Reputation: 911
I have a dataset of 116 rows and 43 columns. I would like to create a new column from an existing column in my Python dataset.
This column would be a modification of a "Location" column that already exists in my data. There are 7 unique locations and I want to combine 3 of the locations based on the condition that they appear <4 times in my dataset.
Let's say we have Locations: A, B, C, D, E, F, and G. The locations have the following number of occurrences in my dataset.
Location NumRows
A 41
B 30
C 28
D 8
E 3
F 3
G 2
According to what I described above, I would like a new column (Location 2) to have the following number of rows:
Location NumRows
A 41
B 30
C 28
D 8
Other 8
Can someone help me with the syntax in creating this new column?

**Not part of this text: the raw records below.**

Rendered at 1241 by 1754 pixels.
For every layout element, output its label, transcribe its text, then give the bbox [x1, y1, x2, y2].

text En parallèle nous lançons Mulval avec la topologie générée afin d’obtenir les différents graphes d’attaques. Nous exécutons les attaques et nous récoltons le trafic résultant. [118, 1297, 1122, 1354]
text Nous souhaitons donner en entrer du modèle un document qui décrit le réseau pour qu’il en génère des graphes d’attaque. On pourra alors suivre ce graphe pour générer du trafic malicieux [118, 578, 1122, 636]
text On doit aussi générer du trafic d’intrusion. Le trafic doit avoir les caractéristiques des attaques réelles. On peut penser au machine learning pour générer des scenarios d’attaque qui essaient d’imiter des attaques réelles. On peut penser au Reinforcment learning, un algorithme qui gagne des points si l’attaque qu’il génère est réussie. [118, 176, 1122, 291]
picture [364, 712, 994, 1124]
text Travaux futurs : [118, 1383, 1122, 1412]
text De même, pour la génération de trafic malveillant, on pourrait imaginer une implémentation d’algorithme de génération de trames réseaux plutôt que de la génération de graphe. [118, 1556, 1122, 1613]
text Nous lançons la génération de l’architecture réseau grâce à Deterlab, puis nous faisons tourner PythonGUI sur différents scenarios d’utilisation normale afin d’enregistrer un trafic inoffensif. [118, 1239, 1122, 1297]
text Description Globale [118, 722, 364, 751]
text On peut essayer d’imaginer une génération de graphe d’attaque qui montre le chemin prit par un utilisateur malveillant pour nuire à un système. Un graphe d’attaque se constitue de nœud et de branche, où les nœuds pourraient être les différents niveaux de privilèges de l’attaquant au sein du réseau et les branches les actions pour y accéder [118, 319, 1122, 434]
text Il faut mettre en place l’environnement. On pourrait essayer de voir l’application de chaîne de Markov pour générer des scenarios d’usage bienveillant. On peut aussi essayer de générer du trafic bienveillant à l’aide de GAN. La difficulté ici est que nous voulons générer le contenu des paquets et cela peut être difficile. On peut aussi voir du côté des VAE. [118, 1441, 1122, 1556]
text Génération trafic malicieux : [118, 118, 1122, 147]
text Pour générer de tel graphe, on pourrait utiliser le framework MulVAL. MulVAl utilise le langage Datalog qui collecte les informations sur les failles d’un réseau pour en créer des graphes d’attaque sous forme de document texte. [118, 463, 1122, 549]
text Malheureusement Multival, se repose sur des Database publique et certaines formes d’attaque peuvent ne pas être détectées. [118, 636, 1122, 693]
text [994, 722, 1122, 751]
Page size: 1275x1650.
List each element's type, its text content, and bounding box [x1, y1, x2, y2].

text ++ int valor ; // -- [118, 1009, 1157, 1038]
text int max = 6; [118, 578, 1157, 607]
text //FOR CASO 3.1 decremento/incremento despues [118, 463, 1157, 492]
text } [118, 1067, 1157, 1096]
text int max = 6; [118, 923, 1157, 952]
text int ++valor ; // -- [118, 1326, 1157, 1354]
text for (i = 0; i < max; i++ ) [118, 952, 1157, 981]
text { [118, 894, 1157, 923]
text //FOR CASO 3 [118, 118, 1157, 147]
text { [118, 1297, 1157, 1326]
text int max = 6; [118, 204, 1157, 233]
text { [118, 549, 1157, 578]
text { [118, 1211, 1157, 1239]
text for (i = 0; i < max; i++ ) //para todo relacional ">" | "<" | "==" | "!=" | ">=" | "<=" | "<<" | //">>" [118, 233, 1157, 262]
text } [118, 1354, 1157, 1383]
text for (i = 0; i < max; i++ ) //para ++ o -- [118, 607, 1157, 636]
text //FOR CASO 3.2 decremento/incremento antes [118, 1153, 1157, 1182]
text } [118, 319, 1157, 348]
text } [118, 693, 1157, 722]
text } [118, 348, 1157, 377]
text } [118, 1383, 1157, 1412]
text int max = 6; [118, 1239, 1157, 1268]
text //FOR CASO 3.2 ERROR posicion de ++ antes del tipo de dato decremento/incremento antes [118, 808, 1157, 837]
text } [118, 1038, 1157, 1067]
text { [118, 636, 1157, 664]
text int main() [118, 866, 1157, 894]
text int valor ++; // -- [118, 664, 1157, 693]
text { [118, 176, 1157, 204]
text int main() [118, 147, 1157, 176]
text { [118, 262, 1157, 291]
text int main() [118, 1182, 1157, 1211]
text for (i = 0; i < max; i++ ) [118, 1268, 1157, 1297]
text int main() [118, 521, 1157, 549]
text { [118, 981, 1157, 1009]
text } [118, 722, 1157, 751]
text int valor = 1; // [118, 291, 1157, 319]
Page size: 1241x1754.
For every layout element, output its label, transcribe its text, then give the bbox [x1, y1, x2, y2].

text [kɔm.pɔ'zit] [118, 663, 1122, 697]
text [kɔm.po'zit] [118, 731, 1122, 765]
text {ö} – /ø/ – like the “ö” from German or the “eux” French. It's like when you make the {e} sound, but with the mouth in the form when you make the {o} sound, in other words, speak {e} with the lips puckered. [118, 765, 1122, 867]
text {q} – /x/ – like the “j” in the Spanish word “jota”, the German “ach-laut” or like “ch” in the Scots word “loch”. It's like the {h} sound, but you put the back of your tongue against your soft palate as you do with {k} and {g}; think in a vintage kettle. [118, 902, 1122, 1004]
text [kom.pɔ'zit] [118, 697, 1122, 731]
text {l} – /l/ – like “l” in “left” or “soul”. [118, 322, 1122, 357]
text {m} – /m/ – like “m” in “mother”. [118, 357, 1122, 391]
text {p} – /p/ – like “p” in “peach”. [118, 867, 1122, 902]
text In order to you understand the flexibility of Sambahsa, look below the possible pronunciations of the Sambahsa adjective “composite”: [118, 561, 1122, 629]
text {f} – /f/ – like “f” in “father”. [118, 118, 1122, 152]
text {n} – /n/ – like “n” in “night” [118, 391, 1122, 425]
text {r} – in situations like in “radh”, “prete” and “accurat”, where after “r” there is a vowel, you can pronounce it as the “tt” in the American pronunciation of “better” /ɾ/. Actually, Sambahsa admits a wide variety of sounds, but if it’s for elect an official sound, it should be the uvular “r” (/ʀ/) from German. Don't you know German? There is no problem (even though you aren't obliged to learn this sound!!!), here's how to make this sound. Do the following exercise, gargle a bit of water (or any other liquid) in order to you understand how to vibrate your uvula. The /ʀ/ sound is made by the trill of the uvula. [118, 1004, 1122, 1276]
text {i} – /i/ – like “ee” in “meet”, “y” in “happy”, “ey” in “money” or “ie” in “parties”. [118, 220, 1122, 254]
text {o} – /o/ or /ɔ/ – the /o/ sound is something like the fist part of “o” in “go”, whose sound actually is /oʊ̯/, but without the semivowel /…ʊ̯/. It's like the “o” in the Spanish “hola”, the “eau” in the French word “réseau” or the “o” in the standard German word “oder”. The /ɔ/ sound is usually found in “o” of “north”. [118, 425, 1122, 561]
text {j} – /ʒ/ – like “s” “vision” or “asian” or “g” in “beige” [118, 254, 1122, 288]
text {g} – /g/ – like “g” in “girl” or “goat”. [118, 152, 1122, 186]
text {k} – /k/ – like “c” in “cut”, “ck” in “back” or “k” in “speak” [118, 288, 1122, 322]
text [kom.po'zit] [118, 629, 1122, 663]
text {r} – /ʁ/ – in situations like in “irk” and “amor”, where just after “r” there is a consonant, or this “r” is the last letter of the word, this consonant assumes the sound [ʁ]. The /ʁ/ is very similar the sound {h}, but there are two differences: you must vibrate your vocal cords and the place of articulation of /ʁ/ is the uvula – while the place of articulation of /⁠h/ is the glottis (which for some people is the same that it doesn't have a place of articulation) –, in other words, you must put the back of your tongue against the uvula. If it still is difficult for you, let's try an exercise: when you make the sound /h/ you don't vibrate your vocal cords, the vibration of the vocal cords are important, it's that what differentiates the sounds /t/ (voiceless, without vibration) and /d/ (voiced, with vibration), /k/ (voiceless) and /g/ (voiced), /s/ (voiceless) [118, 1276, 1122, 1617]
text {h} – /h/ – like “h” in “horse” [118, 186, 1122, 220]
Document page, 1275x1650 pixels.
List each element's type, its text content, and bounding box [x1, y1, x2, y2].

Any help would be appreciated!
Upvotes: 3
Views: 1492
Reputation: 195418
You can combine .groupby()
and np.where()
:
df = df.groupby(
np.where(df['Location'].isin(['E', 'F', 'G']), 'Other', df.Location)
).sum().reset_index().rename(columns={'index':'Location'})
Location NumRows
0 A 41
1 B 30
2 C 28
3 D 8
4 Other 8
Upvotes: 0
Reputation: 21709
Here's a way to do:
locs = ['E','F','G']
# calculate value
v = df.query("Location in @locs")['NumRows'].sum()
# create a new row
r = pd.Series(['Other', v], index=['Location','NumRows'])
# append the new row in data
df = df.query("Location not in @locs").append(r, ignore_index=True)
Location NumRows
0 A 41
1 B 30
2 C 28
3 D 8
4 Other 8
Upvotes: 1
Reputation: 715
If you have a column of locations:
print(df)
ID Location
0 1 A
1 2 B
2 3 A
3 4 C
4 5 E
5 6 F
6 7 G
7 8 D
8 9 D
9 10 B
You could use Series.isin
:
df['NewLocation'] = df['Location']
df.loc[df['NewLocation'].isin(['E','F','G']), 'NewLocation'] = 'Other'
print(df)
ID Location NewLocation
0 1 A A
1 2 B B
2 3 A A
3 4 C C
4 5 E Other
5 6 F Other
6 7 G Other
7 8 D D
8 9 D D
9 10 B B
Upvotes: 4